━━━━━ Data supplied ━━━━━
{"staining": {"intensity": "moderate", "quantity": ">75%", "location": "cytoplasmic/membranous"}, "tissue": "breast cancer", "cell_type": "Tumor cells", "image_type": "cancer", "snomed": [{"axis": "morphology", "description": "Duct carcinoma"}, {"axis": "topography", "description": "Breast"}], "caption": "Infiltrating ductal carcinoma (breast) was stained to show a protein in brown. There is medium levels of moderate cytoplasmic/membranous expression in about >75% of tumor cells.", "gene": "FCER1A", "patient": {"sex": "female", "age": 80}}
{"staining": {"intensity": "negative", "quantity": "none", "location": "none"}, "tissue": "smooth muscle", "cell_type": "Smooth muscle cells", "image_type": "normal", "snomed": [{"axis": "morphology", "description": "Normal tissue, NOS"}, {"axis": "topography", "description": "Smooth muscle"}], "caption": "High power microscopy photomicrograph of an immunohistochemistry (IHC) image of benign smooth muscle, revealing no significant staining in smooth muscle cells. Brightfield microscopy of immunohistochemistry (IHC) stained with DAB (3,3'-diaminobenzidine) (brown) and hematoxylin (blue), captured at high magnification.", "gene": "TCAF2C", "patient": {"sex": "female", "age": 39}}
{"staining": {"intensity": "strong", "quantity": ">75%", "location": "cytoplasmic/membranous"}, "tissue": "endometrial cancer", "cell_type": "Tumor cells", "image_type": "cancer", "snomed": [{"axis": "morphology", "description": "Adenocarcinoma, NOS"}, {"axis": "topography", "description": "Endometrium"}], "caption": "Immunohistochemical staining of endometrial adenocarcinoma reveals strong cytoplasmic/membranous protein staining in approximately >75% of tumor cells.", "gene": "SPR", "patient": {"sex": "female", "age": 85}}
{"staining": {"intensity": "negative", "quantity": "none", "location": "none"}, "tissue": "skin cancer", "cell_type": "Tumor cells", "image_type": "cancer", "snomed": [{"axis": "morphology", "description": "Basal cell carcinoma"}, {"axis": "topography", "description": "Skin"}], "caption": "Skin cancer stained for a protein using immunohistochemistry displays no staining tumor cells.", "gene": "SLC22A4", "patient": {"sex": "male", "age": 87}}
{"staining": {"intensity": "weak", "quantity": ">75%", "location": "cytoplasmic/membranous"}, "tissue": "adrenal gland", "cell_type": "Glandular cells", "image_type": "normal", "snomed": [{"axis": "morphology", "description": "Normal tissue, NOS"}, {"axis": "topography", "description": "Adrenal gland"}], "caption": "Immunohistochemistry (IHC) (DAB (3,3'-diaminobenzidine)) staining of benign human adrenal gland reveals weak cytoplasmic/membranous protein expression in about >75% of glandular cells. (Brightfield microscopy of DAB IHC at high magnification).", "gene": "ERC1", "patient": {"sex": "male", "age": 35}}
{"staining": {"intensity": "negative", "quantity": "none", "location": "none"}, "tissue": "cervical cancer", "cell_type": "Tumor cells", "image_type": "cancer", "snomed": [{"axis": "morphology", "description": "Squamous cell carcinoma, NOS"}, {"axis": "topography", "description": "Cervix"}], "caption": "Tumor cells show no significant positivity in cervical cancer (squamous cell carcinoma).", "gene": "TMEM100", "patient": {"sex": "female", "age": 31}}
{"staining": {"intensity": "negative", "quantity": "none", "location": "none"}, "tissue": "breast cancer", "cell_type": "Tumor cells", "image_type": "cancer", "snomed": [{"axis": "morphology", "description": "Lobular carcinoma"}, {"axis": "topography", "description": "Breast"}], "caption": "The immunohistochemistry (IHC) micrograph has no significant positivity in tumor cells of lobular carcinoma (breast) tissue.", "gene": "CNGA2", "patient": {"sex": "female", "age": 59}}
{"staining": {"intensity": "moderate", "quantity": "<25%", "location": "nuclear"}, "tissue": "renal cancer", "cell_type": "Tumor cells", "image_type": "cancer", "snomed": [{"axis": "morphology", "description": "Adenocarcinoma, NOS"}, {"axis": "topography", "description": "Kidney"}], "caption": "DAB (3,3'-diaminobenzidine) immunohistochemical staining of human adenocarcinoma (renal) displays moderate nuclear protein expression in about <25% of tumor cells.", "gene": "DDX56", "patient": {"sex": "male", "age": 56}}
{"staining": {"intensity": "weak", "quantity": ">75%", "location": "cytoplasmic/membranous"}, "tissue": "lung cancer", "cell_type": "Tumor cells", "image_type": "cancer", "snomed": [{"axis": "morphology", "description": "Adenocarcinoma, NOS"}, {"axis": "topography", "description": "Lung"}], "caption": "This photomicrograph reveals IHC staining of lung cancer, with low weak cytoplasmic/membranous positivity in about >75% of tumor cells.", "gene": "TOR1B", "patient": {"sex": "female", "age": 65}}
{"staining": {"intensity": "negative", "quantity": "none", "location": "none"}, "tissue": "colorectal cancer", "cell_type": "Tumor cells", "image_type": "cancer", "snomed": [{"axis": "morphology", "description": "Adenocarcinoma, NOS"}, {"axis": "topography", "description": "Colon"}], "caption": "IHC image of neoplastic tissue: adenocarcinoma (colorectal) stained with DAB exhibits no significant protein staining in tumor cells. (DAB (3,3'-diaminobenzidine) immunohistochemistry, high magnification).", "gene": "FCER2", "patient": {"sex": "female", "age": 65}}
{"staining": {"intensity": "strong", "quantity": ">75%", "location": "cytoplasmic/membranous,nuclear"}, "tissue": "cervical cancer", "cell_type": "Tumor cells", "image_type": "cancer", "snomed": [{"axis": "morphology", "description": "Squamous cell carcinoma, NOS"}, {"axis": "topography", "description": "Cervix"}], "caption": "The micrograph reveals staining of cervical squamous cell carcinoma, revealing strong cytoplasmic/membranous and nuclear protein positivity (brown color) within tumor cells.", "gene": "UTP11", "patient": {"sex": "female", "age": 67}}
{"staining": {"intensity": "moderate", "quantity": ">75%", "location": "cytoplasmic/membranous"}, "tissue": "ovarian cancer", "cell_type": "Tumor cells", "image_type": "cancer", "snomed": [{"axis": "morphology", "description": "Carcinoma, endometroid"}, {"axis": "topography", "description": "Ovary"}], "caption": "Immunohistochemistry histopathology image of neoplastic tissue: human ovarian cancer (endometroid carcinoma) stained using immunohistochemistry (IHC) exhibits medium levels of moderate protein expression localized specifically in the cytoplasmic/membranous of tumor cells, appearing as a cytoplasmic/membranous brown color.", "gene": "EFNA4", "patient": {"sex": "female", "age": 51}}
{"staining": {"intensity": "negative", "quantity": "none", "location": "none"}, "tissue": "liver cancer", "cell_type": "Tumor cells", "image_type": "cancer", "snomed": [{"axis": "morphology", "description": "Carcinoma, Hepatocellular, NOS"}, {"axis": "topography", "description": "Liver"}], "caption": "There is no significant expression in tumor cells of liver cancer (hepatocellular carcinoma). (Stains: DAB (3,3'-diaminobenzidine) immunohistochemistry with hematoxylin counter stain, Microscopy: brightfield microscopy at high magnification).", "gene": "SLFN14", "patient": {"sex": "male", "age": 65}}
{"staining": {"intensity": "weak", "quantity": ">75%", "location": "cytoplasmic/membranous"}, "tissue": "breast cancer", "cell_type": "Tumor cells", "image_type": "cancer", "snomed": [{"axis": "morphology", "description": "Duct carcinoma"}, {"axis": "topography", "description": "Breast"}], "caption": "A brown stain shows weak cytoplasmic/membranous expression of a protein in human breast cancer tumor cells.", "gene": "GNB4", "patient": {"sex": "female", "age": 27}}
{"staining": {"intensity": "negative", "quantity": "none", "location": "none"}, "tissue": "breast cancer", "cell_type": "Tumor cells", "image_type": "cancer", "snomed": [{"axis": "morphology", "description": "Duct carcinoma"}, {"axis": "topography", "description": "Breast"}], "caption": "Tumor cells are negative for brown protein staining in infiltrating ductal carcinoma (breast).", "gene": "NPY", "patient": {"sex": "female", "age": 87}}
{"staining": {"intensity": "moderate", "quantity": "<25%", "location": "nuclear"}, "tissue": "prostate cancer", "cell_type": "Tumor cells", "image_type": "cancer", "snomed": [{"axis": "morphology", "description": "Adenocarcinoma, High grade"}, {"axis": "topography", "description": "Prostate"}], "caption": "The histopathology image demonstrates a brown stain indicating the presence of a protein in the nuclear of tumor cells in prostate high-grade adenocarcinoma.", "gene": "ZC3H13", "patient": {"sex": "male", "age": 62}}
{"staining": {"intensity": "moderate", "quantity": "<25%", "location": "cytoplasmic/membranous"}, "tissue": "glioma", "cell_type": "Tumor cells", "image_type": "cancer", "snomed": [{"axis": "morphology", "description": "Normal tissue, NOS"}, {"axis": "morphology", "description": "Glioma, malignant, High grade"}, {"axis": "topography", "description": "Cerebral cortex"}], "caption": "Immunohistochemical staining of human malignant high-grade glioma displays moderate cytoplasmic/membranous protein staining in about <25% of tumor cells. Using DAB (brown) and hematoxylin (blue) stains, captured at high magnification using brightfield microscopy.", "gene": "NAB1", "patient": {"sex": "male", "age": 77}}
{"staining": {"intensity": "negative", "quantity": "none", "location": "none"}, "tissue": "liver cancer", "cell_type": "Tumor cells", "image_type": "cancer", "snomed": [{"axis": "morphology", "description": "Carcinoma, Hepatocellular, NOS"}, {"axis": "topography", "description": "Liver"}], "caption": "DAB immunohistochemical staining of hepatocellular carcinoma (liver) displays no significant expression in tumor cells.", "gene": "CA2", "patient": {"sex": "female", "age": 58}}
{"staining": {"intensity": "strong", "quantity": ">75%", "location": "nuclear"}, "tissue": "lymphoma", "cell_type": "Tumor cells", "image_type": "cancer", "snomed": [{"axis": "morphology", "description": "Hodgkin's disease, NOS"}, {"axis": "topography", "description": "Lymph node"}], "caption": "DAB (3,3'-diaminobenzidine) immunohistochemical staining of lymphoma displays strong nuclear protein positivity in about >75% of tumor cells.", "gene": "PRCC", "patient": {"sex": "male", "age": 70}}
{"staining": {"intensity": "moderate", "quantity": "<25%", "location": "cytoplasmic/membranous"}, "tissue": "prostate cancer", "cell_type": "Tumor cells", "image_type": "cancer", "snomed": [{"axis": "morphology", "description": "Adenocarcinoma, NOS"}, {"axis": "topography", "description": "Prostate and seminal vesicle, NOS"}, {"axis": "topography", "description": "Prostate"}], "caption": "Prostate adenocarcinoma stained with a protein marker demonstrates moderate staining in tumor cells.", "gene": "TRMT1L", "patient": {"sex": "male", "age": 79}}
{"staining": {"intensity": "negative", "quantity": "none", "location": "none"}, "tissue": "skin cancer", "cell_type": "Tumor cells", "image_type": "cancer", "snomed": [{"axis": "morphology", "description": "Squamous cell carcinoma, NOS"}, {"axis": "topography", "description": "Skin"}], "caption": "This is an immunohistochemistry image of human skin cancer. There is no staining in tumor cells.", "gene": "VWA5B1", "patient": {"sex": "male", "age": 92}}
━━━━━
Copy whichever lines above contain the string "nuclear".

Exercise output:
{"staining": {"intensity": "moderate", "quantity": "<25%", "location": "nuclear"}, "tissue": "renal cancer", "cell_type": "Tumor cells", "image_type": "cancer", "snomed": [{"axis": "morphology", "description": "Adenocarcinoma, NOS"}, {"axis": "topography", "description": "Kidney"}], "caption": "DAB (3,3'-diaminobenzidine) immunohistochemical staining of human adenocarcinoma (renal) displays moderate nuclear protein expression in about <25% of tumor cells.", "gene": "DDX56", "patient": {"sex": "male", "age": 56}}
{"staining": {"intensity": "strong", "quantity": ">75%", "location": "cytoplasmic/membranous,nuclear"}, "tissue": "cervical cancer", "cell_type": "Tumor cells", "image_type": "cancer", "snomed": [{"axis": "morphology", "description": "Squamous cell carcinoma, NOS"}, {"axis": "topography", "description": "Cervix"}], "caption": "The micrograph reveals staining of cervical squamous cell carcinoma, revealing strong cytoplasmic/membranous and nuclear protein positivity (brown color) within tumor cells.", "gene": "UTP11", "patient": {"sex": "female", "age": 67}}
{"staining": {"intensity": "moderate", "quantity": "<25%", "location": "nuclear"}, "tissue": "prostate cancer", "cell_type": "Tumor cells", "image_type": "cancer", "snomed": [{"axis": "morphology", "description": "Adenocarcinoma, High grade"}, {"axis": "topography", "description": "Prostate"}], "caption": "The histopathology image demonstrates a brown stain indicating the presence of a protein in the nuclear of tumor cells in prostate high-grade adenocarcinoma.", "gene": "ZC3H13", "patient": {"sex": "male", "age": 62}}
{"staining": {"intensity": "strong", "quantity": ">75%", "location": "nuclear"}, "tissue": "lymphoma", "cell_type": "Tumor cells", "image_type": "cancer", "snomed": [{"axis": "morphology", "description": "Hodgkin's disease, NOS"}, {"axis": "topography", "description": "Lymph node"}], "caption": "DAB (3,3'-diaminobenzidine) immunohistochemical staining of lymphoma displays strong nuclear protein positivity in about >75% of tumor cells.", "gene": "PRCC", "patient": {"sex": "male", "age": 70}}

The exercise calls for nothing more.